Shortcut for creating venv

Or you can run bash create_venv.sh which contains the script above.

bash ./create_venv.sh

NOTE

  • All bash script and terminal commands are prepared for Linux only. Changing the script according when running on a Windows machine.
  • If an alternative version of PyTorch is installed, remove all PyTorch related packages from requirements.txt file, and install them manually, including: pytorch-lightning, torch, torch-tb-profiler, torchinfo, torchmetrics, and torchvision.
  • OpenCV is required for Feature Squeezing detector. The script from requirements.txt will try to install a pre-build CPU-only version. Check here for more details.

Train Classifiers

The Python script for training the classifier takes command line arguments and passes them to PyTorch-Lightning's Trainer class. A full list of parameters can be found here.

To train CNN for MNIST:

# Usage:
python ./baard/classifiers/mnist_cnn.py [--max_epochs MAX_EPOCHS] [--seed SEED] ...

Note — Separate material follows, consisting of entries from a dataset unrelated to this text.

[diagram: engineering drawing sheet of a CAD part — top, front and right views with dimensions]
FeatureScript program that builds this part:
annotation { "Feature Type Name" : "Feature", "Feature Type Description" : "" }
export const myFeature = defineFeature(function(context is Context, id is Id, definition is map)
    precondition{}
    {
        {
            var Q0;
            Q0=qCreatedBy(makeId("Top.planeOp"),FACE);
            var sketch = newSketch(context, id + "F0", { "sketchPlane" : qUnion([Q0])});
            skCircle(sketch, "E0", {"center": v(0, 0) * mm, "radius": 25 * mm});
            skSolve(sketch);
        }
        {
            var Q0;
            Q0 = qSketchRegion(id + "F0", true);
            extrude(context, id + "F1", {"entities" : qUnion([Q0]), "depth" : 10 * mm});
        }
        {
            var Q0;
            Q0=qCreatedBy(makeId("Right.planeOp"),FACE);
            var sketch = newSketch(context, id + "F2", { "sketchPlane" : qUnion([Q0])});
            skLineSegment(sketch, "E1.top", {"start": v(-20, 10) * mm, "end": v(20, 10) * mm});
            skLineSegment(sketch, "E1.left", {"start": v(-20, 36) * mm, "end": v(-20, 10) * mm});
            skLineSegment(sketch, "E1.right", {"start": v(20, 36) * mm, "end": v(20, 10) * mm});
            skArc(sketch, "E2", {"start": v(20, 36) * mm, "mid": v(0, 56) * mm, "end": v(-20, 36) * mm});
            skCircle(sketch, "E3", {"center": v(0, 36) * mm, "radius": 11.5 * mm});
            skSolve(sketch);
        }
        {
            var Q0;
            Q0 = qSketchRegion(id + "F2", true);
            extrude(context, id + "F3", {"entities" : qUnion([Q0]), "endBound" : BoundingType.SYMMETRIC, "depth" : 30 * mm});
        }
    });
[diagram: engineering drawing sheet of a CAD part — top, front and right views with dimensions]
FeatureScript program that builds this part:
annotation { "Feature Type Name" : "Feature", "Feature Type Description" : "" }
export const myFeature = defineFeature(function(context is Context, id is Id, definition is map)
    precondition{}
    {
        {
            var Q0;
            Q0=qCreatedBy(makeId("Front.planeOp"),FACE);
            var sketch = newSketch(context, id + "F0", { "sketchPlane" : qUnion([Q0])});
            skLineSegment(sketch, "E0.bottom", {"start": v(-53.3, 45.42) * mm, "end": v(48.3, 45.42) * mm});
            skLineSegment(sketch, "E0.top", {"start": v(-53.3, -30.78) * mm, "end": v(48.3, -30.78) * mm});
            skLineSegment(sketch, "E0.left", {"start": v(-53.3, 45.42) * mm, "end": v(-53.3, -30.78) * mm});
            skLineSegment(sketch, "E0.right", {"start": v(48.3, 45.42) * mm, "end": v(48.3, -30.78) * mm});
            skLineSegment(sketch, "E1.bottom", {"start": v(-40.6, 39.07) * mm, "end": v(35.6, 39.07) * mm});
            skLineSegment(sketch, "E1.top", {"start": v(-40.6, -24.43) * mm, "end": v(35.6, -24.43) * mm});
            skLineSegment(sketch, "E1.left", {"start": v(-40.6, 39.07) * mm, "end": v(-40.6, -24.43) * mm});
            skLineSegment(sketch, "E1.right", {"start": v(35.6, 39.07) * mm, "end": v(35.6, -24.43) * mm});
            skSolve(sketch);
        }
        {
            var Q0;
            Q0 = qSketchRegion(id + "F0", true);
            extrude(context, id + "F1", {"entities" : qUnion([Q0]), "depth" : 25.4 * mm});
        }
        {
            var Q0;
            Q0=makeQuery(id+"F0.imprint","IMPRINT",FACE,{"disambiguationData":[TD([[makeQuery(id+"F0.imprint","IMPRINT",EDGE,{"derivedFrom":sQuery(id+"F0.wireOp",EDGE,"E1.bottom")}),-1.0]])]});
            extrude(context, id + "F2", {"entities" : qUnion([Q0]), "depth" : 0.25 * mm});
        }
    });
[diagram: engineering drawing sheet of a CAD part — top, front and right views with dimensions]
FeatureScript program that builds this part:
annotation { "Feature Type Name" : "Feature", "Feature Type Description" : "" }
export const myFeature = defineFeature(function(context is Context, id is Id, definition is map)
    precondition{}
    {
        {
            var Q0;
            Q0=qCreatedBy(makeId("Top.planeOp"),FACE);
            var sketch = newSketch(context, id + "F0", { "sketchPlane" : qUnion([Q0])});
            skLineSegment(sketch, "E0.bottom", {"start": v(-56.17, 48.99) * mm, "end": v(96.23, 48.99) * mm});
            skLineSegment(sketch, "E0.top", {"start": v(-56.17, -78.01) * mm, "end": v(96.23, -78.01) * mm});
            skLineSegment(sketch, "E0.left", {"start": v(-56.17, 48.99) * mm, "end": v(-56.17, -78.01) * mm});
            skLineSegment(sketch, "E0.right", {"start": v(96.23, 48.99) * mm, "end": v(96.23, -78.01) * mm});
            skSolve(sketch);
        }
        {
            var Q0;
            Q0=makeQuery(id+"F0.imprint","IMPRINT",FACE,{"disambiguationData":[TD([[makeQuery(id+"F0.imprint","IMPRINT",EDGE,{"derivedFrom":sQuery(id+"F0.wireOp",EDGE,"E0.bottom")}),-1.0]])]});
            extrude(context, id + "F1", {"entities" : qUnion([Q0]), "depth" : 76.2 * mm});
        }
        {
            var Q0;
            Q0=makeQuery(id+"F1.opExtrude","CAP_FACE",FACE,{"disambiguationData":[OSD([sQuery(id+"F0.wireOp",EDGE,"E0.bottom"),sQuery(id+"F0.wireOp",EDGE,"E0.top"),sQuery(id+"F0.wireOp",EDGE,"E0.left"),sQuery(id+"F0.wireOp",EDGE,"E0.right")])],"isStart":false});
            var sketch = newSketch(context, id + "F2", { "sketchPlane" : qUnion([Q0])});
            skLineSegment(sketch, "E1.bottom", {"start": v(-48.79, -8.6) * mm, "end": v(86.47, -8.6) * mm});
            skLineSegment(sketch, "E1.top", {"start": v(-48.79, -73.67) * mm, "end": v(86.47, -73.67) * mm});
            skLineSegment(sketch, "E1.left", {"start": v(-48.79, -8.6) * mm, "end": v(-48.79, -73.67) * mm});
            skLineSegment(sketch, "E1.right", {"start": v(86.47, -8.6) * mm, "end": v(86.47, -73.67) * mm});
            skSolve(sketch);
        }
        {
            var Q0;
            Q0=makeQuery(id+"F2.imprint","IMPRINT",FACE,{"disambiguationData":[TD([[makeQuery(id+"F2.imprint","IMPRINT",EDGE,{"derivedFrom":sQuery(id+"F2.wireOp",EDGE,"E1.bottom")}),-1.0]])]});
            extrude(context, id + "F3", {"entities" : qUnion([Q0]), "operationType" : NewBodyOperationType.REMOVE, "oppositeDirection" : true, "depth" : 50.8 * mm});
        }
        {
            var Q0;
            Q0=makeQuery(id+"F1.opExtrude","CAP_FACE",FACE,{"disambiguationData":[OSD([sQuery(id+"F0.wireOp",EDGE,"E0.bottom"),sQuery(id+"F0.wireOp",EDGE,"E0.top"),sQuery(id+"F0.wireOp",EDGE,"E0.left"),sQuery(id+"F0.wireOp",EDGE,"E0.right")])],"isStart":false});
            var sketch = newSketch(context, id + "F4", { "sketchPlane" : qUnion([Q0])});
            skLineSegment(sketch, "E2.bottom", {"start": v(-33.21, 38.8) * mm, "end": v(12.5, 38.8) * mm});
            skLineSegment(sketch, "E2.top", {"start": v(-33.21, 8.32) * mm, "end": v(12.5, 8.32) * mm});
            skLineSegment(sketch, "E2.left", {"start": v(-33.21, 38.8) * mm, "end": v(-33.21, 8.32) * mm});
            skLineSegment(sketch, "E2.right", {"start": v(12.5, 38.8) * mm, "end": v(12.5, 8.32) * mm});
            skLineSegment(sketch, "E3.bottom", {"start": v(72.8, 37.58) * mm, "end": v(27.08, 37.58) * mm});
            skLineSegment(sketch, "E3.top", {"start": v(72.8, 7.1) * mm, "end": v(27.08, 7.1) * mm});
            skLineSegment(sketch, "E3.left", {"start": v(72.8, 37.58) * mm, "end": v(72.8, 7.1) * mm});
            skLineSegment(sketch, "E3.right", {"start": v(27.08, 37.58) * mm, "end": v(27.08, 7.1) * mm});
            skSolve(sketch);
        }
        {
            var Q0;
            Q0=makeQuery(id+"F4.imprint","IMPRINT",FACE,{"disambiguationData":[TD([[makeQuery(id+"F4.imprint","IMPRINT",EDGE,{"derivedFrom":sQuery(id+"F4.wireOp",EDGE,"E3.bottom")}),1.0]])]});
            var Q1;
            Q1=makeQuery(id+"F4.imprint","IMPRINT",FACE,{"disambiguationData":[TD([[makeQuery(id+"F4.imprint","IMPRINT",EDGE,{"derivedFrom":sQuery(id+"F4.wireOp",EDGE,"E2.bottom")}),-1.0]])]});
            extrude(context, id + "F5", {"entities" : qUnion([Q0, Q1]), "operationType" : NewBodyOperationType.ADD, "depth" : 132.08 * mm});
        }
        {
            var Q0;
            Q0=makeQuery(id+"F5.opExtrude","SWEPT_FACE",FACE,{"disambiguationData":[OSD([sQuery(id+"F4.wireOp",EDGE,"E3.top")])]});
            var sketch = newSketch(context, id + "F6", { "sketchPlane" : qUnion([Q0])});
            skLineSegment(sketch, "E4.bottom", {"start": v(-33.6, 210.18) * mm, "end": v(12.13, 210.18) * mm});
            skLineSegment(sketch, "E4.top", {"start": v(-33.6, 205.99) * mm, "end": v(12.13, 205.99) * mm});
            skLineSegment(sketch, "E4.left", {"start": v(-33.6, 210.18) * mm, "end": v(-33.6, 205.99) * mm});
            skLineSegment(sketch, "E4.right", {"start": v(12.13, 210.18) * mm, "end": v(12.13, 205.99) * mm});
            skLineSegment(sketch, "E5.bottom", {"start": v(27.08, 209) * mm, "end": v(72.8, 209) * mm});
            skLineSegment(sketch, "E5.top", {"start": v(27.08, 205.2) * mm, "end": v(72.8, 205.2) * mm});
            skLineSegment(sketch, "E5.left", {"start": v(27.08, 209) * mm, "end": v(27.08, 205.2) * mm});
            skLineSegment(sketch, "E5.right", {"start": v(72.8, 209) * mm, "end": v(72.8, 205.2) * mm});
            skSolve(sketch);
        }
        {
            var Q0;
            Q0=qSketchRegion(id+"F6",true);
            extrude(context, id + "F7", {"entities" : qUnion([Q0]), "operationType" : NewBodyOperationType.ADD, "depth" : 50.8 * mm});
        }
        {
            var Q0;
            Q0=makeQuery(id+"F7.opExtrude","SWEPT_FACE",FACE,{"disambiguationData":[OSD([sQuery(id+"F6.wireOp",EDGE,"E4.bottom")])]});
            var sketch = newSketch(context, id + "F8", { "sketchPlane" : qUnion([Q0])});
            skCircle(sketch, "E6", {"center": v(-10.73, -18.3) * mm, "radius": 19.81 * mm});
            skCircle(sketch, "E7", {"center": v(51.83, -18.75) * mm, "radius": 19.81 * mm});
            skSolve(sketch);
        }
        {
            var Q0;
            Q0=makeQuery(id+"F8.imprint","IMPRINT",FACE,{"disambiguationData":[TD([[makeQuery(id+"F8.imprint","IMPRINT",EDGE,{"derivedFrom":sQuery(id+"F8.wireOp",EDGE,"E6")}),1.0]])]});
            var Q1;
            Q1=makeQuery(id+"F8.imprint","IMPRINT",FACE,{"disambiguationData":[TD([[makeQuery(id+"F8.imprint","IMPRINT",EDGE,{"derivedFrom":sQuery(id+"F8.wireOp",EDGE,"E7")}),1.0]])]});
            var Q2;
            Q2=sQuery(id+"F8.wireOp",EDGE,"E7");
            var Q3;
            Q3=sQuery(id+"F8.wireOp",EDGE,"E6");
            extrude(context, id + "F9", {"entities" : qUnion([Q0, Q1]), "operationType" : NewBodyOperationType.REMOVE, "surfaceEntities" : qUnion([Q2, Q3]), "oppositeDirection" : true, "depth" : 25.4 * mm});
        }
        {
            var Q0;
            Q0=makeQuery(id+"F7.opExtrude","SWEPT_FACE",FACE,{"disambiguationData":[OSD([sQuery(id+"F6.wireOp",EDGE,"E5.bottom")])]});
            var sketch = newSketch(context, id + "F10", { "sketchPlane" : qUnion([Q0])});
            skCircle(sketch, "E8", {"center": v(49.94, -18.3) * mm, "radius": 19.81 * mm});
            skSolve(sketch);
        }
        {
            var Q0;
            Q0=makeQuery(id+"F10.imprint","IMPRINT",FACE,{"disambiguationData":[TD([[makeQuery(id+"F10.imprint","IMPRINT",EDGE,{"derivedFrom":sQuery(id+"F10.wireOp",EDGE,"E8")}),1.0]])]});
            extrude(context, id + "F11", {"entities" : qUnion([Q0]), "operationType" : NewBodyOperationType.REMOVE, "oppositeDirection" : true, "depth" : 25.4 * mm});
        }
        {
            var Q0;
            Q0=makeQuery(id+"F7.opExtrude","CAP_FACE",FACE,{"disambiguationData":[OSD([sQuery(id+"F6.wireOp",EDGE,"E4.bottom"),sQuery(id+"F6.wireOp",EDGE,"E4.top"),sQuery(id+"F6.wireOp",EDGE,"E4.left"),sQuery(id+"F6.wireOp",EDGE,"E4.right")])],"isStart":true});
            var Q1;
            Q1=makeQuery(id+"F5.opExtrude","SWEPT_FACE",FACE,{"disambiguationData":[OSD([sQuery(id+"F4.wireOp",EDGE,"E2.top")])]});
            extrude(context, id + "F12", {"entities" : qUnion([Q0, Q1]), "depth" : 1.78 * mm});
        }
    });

python ./baard/classifiers/cifar10_resnet18.py [--max_epochs MAX_EPOCHS] [--seed SEED] ...

Classifier Example

# To test the environment, run:
python ./baard/classifiers/mnist_cnn.py --fast_dev_run=true

# To train the model, run:
# By default this code check if GPU is available.
# Default seed is 1234, use `--seed=1234` to change it.
python ./baard/classifiers/mnist_cnn.py

To train ResNet-18 for CIFAR-10:

# This Python script takes the same arguments as `mnist_cnn.py`
python ./baard/classifiers/cifar10_resnet18.py

To check log files from TensorBoard, run:

tensorboard --logdir logs

NOTE

  • All pre-trained models are saved under ./pretrained_clf/.

Generate Adversarial Examples

Basic usage

# Usage
python ./experiments/train_adv_examples.py [-s SEED] [-d DATASET_NAME] [--n_att NB_ADV_EXAMPLES] [--n_val NB_VAL_EXAMPLES] [-a ATTACK_NAME]  [--eps LIST_OF_EPSILON] [--params ATTACK_PARAMS]

Available options

  • '-s', '--seed': Seed value. The output folder name is based on the seed value.
  • '-d', '--data': Dataset. Either MNIST or CIFAR10.
  • '--n_att': Number of adversarial examples want to generate. Default is 100. Use 1000 for the actual experiment.
  • '--n_val': Number of validation examples. The validation set comes from the correctly classified test set. This set will be used by the defense. In the experiment, use 1000. n_att + n_val must be smaller than test set. Default is 1000.
  • '-a', '--attack': Adversarial attack. One of FGSM, PGD, APGD, CW2.
  • '--eps': A list of epsilons as a JSON string. e.g., --eps="[0.06, 0.13, 0.25]". In C&W attack, this controls the confidence parameter c. Default is "[0.06]".
  • '--params': Parameters for the adversarial attack as a JSON string. e.g., {"norm":"inf", "clip_min":0, "clip_max":1}. This JSON string will be converted into a dictionary and pass directly to the attack. Check ./baard/attacks to see the specific parameters for each attack.

List of tabular datasets

We prepared several tabular data for testing. The code here shows the preprocessing process.

  • abalone
  • banknote
  • BC
  • CMC
  • HTRU2
  • phoneme
  • ringnorm
  • texture
  • yeast

NOTE

  • Windows OS cannot cannot escape double quote ", e.g., '{"norm":"inf"}'. Use \ to escape the double quote " symbol, e.g., '{\"norm\":\"inf\"}'.

Attack example

Generating 100 adversarial examples on MNIST using FGSM on L2 norm with Epsilon=0.06

python ./experiments/train_adv_examples.py -d=MNIST --attack=FGSM --params='{"norm":"inf", "clip_min":0, "clip_max":1}' --eps="[0.06]" --n_att=100 --n_val=1000

Code demo

Code demo can be found under ./examples/.

Run experiments from terminal

Under ./linux folder, there are scripts for running the experiment on a Linux machine.